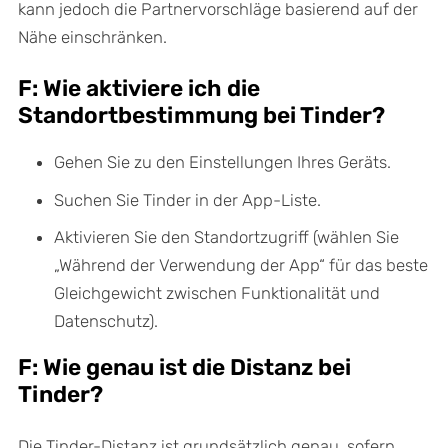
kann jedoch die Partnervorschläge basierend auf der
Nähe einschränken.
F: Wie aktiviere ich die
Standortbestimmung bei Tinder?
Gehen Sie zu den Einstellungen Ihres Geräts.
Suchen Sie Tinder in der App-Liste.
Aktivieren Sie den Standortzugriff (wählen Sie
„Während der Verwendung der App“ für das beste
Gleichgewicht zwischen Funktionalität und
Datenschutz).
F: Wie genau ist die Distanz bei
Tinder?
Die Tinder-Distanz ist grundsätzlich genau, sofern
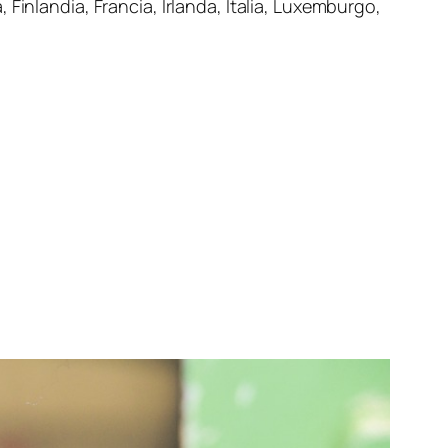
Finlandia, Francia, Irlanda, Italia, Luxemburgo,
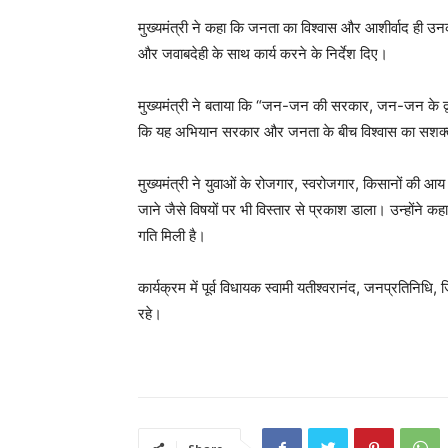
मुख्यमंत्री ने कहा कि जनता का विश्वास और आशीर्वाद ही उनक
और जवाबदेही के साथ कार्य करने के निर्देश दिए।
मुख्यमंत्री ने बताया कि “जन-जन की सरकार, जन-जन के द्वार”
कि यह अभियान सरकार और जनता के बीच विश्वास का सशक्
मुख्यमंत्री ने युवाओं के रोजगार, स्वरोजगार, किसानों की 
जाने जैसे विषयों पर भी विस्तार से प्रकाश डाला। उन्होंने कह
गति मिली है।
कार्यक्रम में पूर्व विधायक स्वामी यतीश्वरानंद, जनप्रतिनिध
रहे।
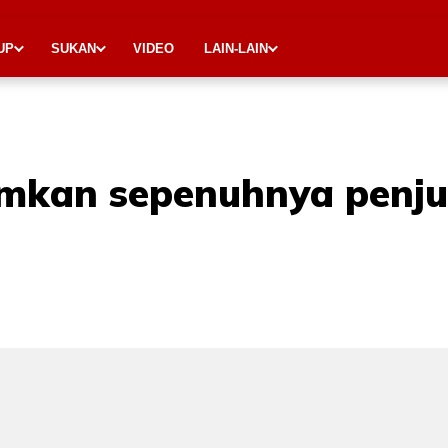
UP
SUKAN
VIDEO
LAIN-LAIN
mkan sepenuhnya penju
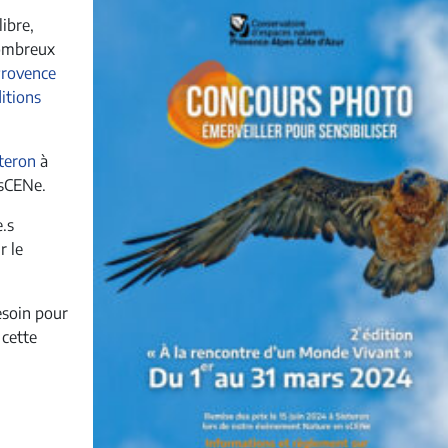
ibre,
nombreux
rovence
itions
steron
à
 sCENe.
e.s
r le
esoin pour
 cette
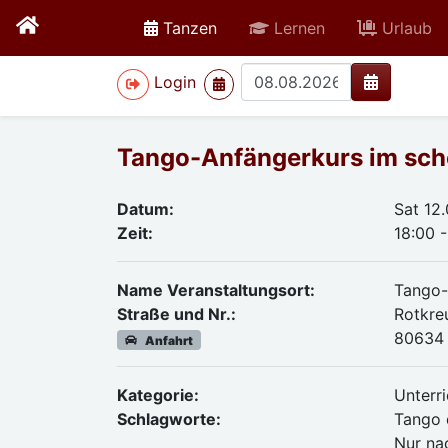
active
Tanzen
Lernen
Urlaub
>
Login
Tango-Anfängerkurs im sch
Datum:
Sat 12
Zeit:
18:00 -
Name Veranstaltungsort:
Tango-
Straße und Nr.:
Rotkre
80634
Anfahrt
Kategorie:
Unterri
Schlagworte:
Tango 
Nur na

◇ ◇ ◇ ◇

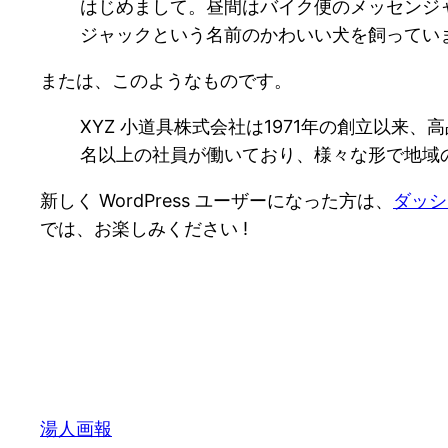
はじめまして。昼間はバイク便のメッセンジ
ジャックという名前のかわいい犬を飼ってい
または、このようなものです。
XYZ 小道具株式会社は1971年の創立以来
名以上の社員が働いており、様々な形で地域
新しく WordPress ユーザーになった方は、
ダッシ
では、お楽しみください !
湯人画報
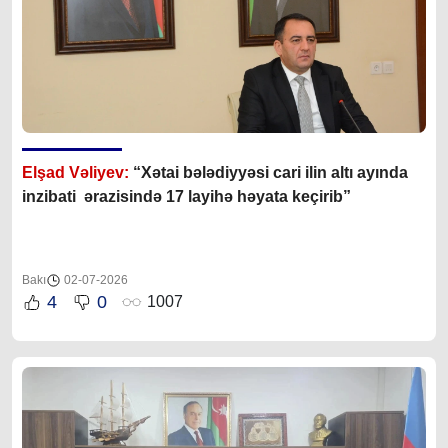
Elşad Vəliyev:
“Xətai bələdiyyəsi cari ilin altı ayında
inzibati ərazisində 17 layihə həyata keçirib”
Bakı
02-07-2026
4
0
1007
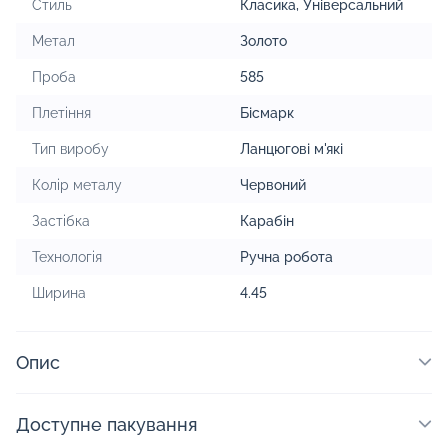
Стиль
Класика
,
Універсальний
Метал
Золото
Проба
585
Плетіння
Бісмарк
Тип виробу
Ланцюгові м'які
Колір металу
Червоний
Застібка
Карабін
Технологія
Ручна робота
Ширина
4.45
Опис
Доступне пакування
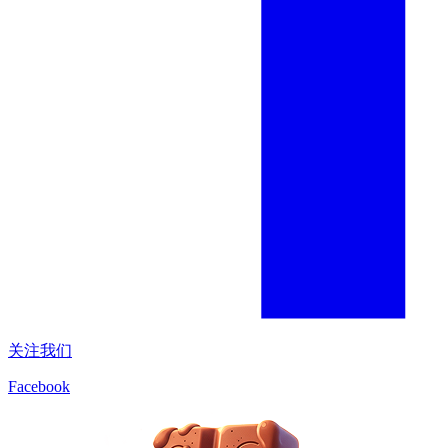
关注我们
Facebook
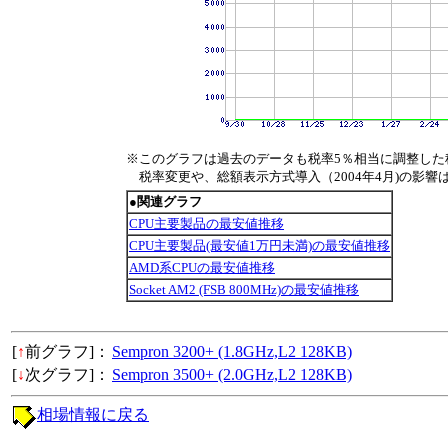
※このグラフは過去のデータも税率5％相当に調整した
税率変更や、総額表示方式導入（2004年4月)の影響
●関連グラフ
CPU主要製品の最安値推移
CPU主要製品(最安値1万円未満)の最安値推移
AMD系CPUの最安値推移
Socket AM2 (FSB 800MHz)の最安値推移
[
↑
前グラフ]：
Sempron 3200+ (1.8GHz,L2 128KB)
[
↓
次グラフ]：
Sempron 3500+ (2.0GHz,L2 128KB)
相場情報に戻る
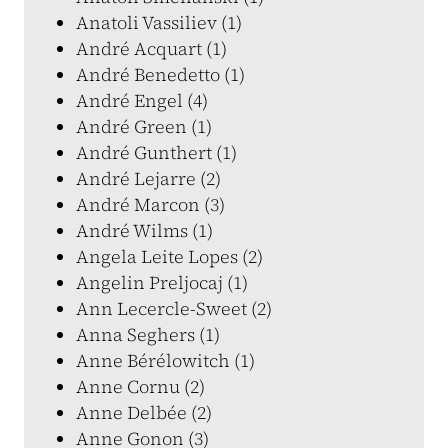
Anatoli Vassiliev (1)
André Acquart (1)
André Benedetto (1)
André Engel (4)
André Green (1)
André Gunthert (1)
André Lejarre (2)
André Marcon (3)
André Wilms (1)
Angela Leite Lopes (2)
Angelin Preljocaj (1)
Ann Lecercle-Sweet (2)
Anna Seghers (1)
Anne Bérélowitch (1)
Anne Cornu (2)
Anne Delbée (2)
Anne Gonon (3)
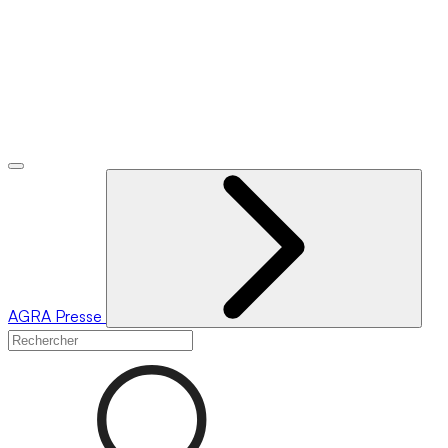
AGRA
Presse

◇ ◇ ◇ ◇

### REQUIRED WORK
Using the entries above, give back exactly the line containing "kann jedoch die", the line containing "für das beste", and every line between them, and nothing else.

### RESULT FOR THIS EXERCISE
kann jedoch die Partnervorschläge basierend auf der
Nähe einschränken.
F: Wie aktiviere ich die
Standortbestimmung bei Tinder?
Gehen Sie zu den Einstellungen Ihres Geräts.
Suchen Sie Tinder in der App-Liste.
Aktivieren Sie den Standortzugriff (wählen Sie
„Während der Verwendung der App“ für das beste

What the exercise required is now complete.